How do you know which data accurately reflects the financial health of your business?
One way of finding out how successful your business is doing on a broad level is by comparing the company’s revenue and profits from previous years. Although these terms may seem to belong to accountants and bookkeepers, understanding the difference is crucial to know where your business is headed. Let’s take a look at the difference between revenue and profit, and why that difference matters.
Simply put, revenue is the total amount of income a business generates in a given period, prior to subtracting any deductions. Taking all of the business’s sales from the year would calculate its annual revenue.
To be more precise, revenue is the total amount of money generated from the sale of goods or services – only from typical business operations. Interest in a bank account, for example, would not count toward a company’s revenue.
It is also important to note that there are two kinds of revenue: gross revenue and net revenue (or net sales). Gross revenue is the total sales a company processes in a given period, whereas net revenue takes into account the cost to process those sales. This usually includes discounts on items, returns, and allowances.
Here’s a quick formula for calculating net revenue:
Gross Revenue (Net Sales) - Cost of Sales = Net Revenue
Though revenue on its own cannot measure the financial health of a business, it is an extremely useful metric to track. For one, it can help you track the growth of your business. If your net revenue has increased from the prior year, it could be due to higher production of goods – or less cost to produce them. It can also help you track how well you are doing compared to competitors. To help you understand the sales your business is making, try asking these questions when calculating your revenue:
Revenue is not the whole story. Profit (also known as net income) is a term that denotes the number of funds left over in a business after all expenses have been paid. Profit can also be called the ‘bottom line’ as that is the number left over at the bottom of a balance sheet. It’s crucial to recognize that this number does not have to be a positive integer. Negative profits are a sure sign that something in a business needs to change – and fast.

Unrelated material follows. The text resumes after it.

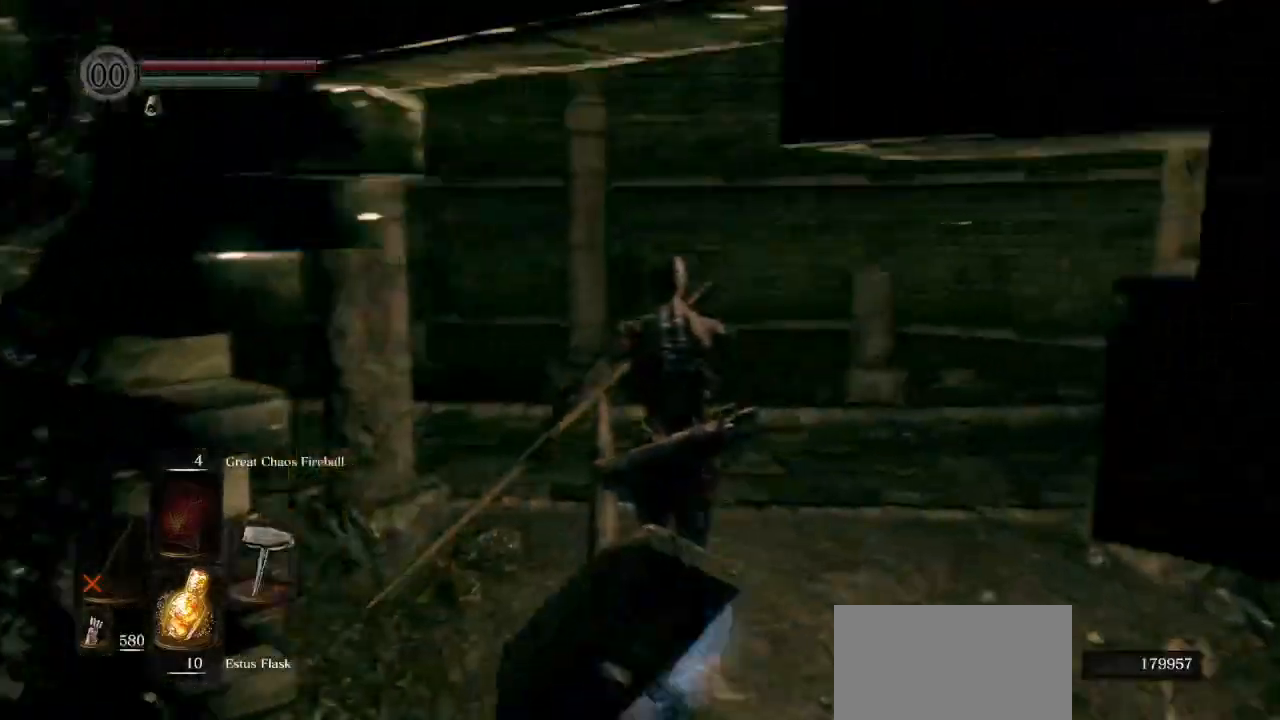
{"buttons": ["CIRCLE"], "left_stick": "up", "right_stick": "left", "events": [[317, "right_stick", "left"]]}
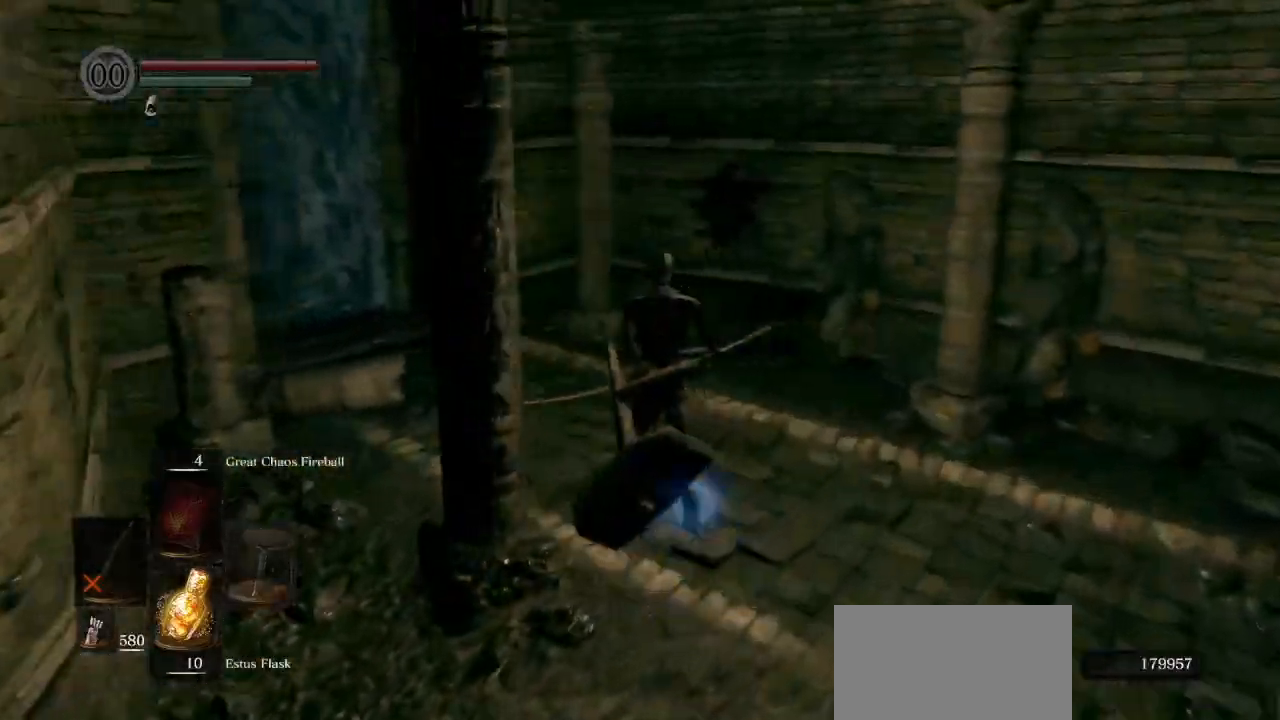
{"buttons": ["CIRCLE"], "left_stick": "up", "right_stick": "left", "events": []}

While some would argue that revenue is the key indicator of a business’s success, profits are just as important. After all, you likely wouldn’t invest in a company that is losing money year after year, so why would you run one?
Here’s a simple formula for calculating your profit from your revenue.
Gross Revenue - Sales Costs - Operating Expenses = Earnings Before Interest & Taxes (EBIT)
Once you have calculated your Earnings Before Interest and Taxes, simply subtract the amount of interest accumulated. This will give you your Taxable Income amount. Simply calculate your taxes and subtract them from this number to get your net income/profit. Here’s the full breakdown starting from net revenue:
Net Revenue - Operating Expenses - Interest - Taxes = Profit
Keep in mind that though it may be tempting to just focus on the end profits, the money you get to retain for yourself, every line in the formula is worth paying attention to. Here are some questions you should be asking when you are calculating your annual profits:
To reiterate: revenue is the amount gained solely from sales of your business’s goods/services, whereas profit also takes into account all business expenses and taxes. Both are key performance indicators for the health of a business that shouldn’t be interpreted in isolation. Being a successful entrepreneur means knowing your business inside and out. Understanding revenue and profit in your business is a key step to achieving your financial goals.